Kesepakatan Tarif
Lebih lanjut, Fahmy menuding kebijakan pembelian BBM dari Pertamina oleh perusahaan SPBU swasta sengaja didorong oleh Menteri Energi dan Sumber Daya Mineral (ESDM) Bahlil Lahadalia agar impor BBM yang dilakukan oleh Indonesia berasal dari Amerika Serikat (AS).
Dia menduga, jika hanya Pertamina yang mengimpor BBM dari AS, target pemenuhan pembelian komoditas migas dari AS dalam rangka kesepakatan negosiasi tarif resiprokal dengan pemerintahan Presiden Donald Trump akan sulit dipenuhi.
“Kemudian, SPBU swasta dipaksa gitu ya untuk membeli, atau pembelian Pertamina tadi tidak hanya untuk Pertamina, tetapi sekaligus untuk SPBU swasta. Dengan demikian, itu memenuhi target yang ditetapkan oleh Trump. Karena Indonesia memperoleh tarif 19%, jadi ada tujuan lain,” Fahmy menduga.
Fahmy juga meyakini Pertamina mampu melakukan impor BBM dari AS dan tiba di Tanah Air dalam waktu lebih cepat, mengingat Pertamina sudah sangat berpengalaman melakukan ekspor-impor komoditas migas.

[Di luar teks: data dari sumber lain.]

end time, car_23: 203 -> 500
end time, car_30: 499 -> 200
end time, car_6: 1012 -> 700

Akan tetapi, jika dugaan tersebut benar, maka Fahmy memprediksi ongkos logistik yang dikeluarkan oleh Pertamina akan membengkak.

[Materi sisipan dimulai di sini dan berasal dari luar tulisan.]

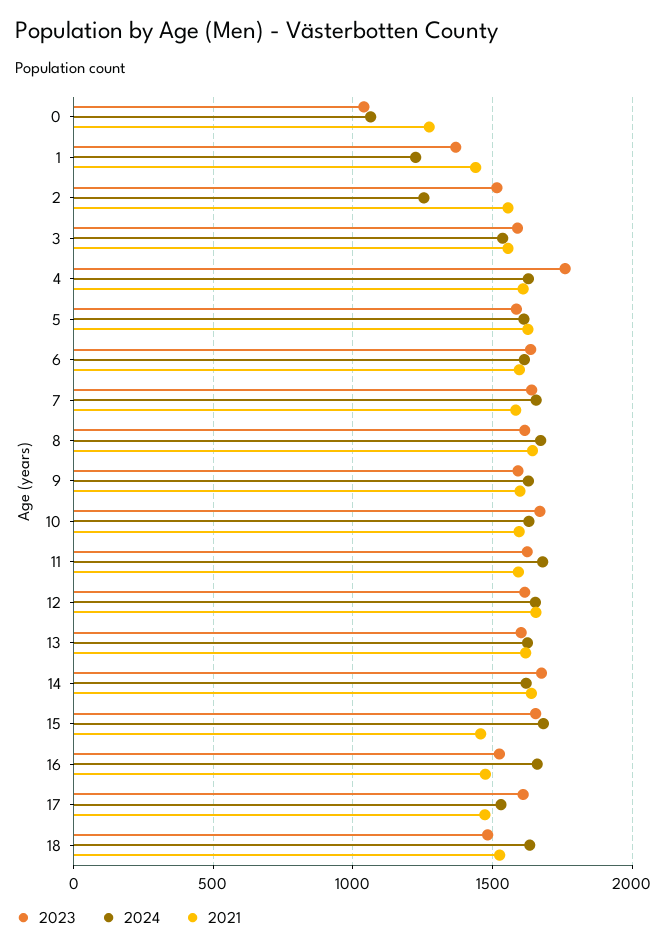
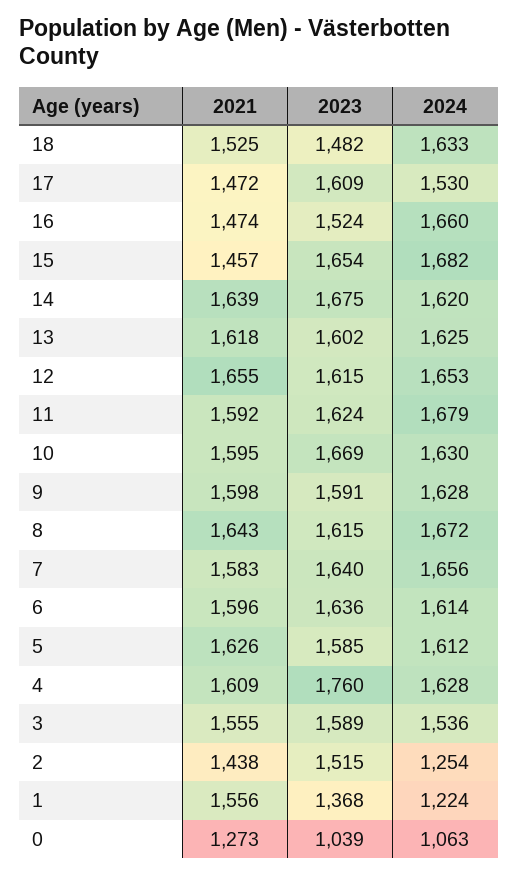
2021, 1: 1450 -> 1556
2021, 2: 1550 -> 1438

“Maka tadi saya katakan, biayanya lebih mahal, kalaupun Pertamina tidak secara spesifik mengambil keuntungan, padahal itu menutup operational cost tadi, jadi pasti harganya lebih mahal,” tegasnya.

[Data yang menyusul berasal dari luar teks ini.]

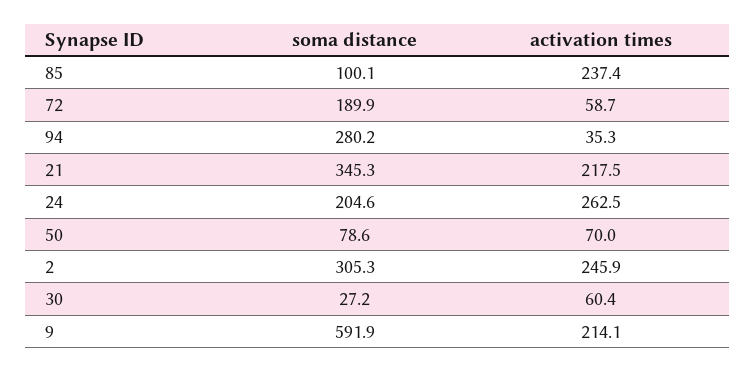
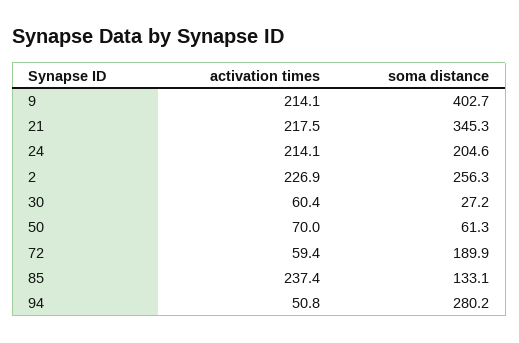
soma distance, 85: 100.1 -> 133.1
activation times, 72: 58.7 -> 59.4
activation times, 94: 35.3 -> 50.8
activation times, 24: 262.5 -> 214.1
soma distance, 50: 78.6 -> 61.3
soma distance, 2: 305.3 -> 256.3
activation times, 2: 245.9 -> 226.9
soma distance, 9: 591.9 -> 402.7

Adapun, PT Pertamina Patra Niaga (PPN) mengumumkan kargo base fuel atau bensin mentah yang akan dipasok ke operator stasiun pengisian bahan bakar umum (SPBU) swasta dipastikan tiba di Jakarta pada Rabu (24/9/2025).
Di sisi lain, Menteri ESDM Bahlil Lahadalia baru mengumumkan perusahaan SPBU swasta sepakat membeli BBM dari Pertamina pada Jumat (19/9/2025). Dia menyatakan Pertamina bakal melakukan impor untuk menambal kebutuhan bahan bakar minyak jaringan SPBU swasta yang telah kosong sejak bulan lalu.
BBM yang diimpor tersebut, kata Bahlil, akan berbasis base fuel atau BBM murni tanpa tambahan aditif maupun pewarna. Dalam kaitan itu, formula aditif akan ditambahkan sendiri oleh masing-masing perusahaan.
"Mereka setuju untuk kolaborasi dengan Pertamina, syaratnya adalah harus berbasis base fuel, artinya belum bercampur-campur. Jadi produknya saja nanti dicampur di masing-masing, tangki di SPBU masing-masing," kata Bahlil, Jumat (19/9/2025) sore.
Menurut Bahlil, sumber BBM yang akan diimpor Pertamina tidak penting berasal dari mana. Hal yang terpenting, kata Bahlil, adalah bahwa BBM tersebut akan tersedia dalam waktu tujuh hari di SPBU swasta.
“Jangan tanya dari mana, yang penting 7 hari barang sudah kembali ke Indonesia,” ucap Bahlil.
Adapun, PT Pertamina Patra Niaga masih memiliki sisa kuota impor sebesar 34% atau sekitar 7,52 juta kiloliter (kl) untuk 2025. Volume tersebut diklaim cukup untuk memenuhi tambahan alokasi bagi SPBU swasta sebanyak 571.748 kl hingga Desember 2025.
Terpisah, Direktur Utama Pertamina Simon Aloysius Mantiri menyatakan perseroan tidak mencari keuntungan ketika memasok BBM ke SPBU swasta. Terlebih, kata Simon, hal tersebut bagian dari tugas menjaga ketahanan energi.
“Kita sudah minta untuk tadi saya juga sudah sampaikan terbuka ke semua, untuk dilakukan mekanisme open book supaya bersama-sama gitu,” jelas Simon akhir pekan lalu.
“Jadi kita melihat cost-cost [berbagai biaya] apa yang muncul, kemudian diatur mekanisme secara business-to-business. [Hal] yang pasti jangan sampai membebankan dan nanti harga ke konsumen jadi lebih tinggi kan. Jadi kita harapkan harga ke konsumen tidak berubah.”
Sekadar catatan, Indonesia diganjar tarif sebesar 19%, lebih rendah dari sebelum pemerintah berunding dengan AS, yakni sebesar 32%.
Salah satu kesepakatan yang diteken RI-AS yakni kebijakan impor gas minyak cair atau liquified petroleum gas (LPG), hingga BBM jenis bensin senilai total US$15 miliar.